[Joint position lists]

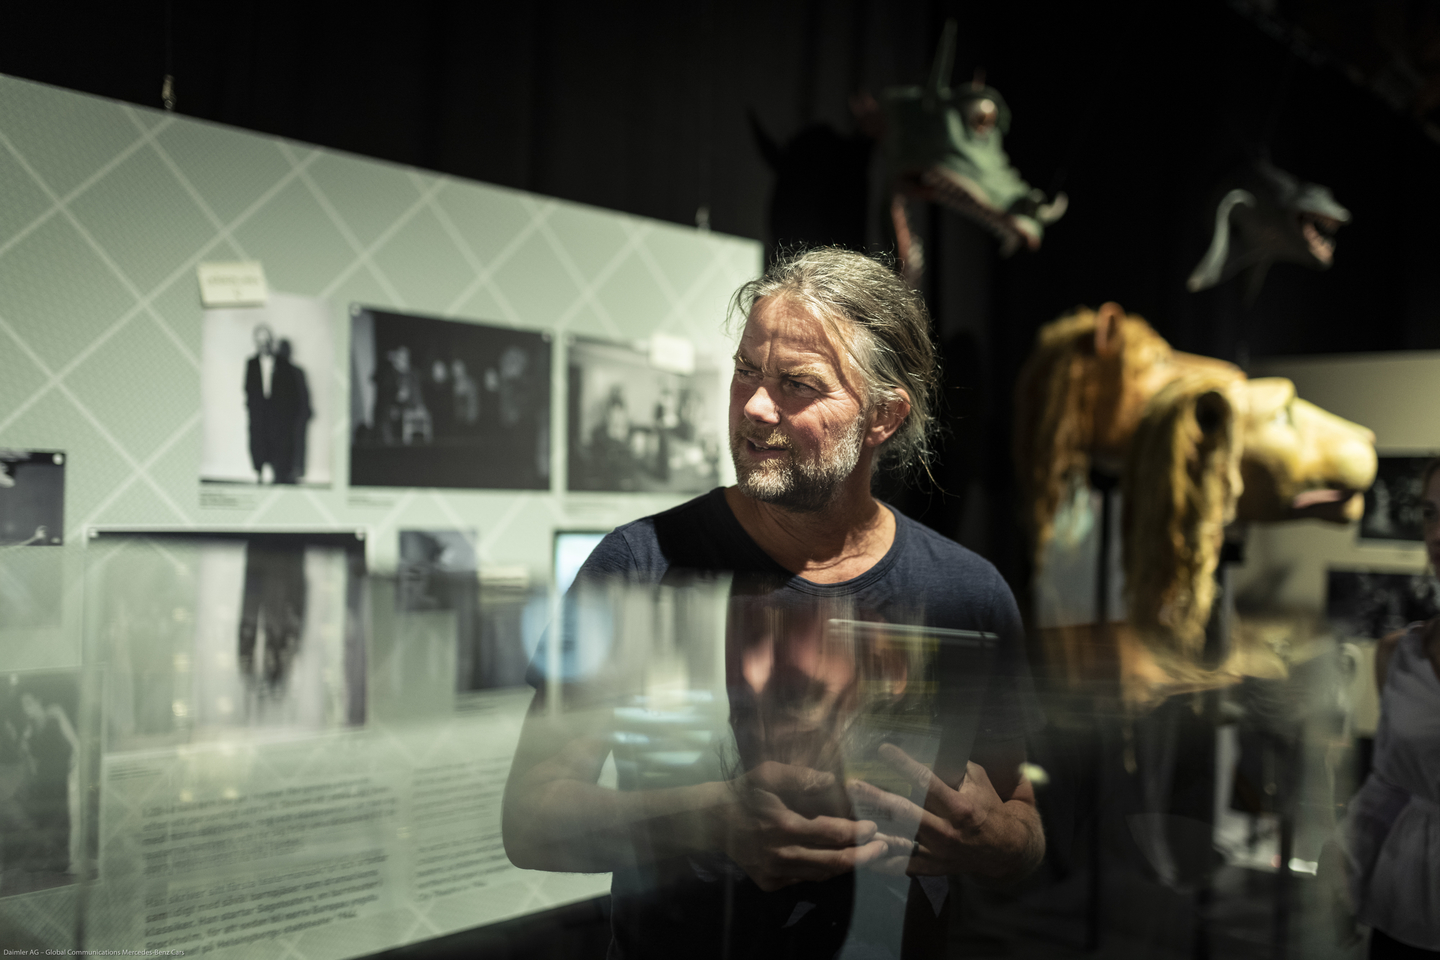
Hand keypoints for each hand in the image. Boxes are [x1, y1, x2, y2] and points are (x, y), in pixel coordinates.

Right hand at [718, 761, 893, 891]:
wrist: (713, 820)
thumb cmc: (745, 792)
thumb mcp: (768, 774)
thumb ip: (801, 776)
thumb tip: (834, 781)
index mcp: (784, 826)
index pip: (833, 834)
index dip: (858, 833)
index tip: (873, 827)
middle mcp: (782, 854)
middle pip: (834, 862)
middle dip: (864, 856)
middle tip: (883, 848)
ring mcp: (775, 872)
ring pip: (822, 875)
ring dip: (846, 866)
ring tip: (866, 855)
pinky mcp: (770, 883)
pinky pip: (804, 879)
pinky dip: (822, 871)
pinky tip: (834, 860)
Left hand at [847, 743, 1027, 878]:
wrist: (1004, 851)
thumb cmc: (987, 807)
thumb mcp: (978, 781)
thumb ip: (953, 766)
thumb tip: (926, 747)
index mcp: (961, 808)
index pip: (927, 782)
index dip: (904, 764)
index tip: (883, 749)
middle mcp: (947, 832)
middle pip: (906, 813)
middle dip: (877, 798)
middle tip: (852, 785)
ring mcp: (938, 854)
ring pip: (898, 842)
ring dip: (872, 829)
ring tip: (846, 817)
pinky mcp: (931, 869)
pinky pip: (900, 866)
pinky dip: (880, 859)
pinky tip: (859, 848)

■ Try it
What lines in the data above carry "pinky"? Return them all.

■ Answer area
pinky mcp: (770, 883)
pinky pip: (804, 879)
pinky dip: (822, 871)
pinky tip: (834, 860)
pinky mcp: (931, 869)
pinky pip: (900, 866)
pinky dip: (880, 859)
pinky tip: (859, 848)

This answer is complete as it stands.